Inclusive planning, put in simple words, can help build societies that are safe, stable, and just where everyone would have equal, can grow with access to all facilities and services, contribute to the fullest of their potential. It is important because excluded groups like the older people, disabled, youth, and indigenous groups would be able to voice their opinions and concerns. Inclusive cities can help to answer some of the important questions of our cities. It can help to identify how the capacity of cities be enhanced to facilitate social inclusion and counteract socio-spatial divisions. It helps to recognize and rehabilitate deprived areas and can help to prevent the formation of new slums. It defines the roles of local, regional, national, and international institutions and networks that play to promote good urban practices and policies of inclusion. It also provides the answer to what support can local governments do to foster a socially inclusive city.
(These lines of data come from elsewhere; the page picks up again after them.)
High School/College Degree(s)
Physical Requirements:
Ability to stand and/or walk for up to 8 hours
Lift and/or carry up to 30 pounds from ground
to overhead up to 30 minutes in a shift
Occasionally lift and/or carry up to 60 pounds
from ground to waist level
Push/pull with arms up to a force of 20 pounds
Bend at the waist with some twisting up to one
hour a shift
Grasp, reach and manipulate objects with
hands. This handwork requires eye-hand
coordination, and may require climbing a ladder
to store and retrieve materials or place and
Climate resilience is not about making development in a new way. It is about adding climate variability and change considerations to the planning and development framework to ensure long term sustainability and preparedness towards climate change. It entails strengthening of city systems and city planning. A resilient city is one that has developed capacities to help absorb future shocks and stresses, to maintain the same functions, structures, systems, and identity. Climate-resilient cities have the capability to reduce and manage the negative impacts of climate change because these cities have planned and factored these changes in their development goals and planning. They utilize climate information to identify climate stressors typical to their cities/regions. They prepare and implement strategies to reduce the vulnerability of population and city systems. They also adapt to change, preparing, and responding to disasters, mitigating GHG emissions.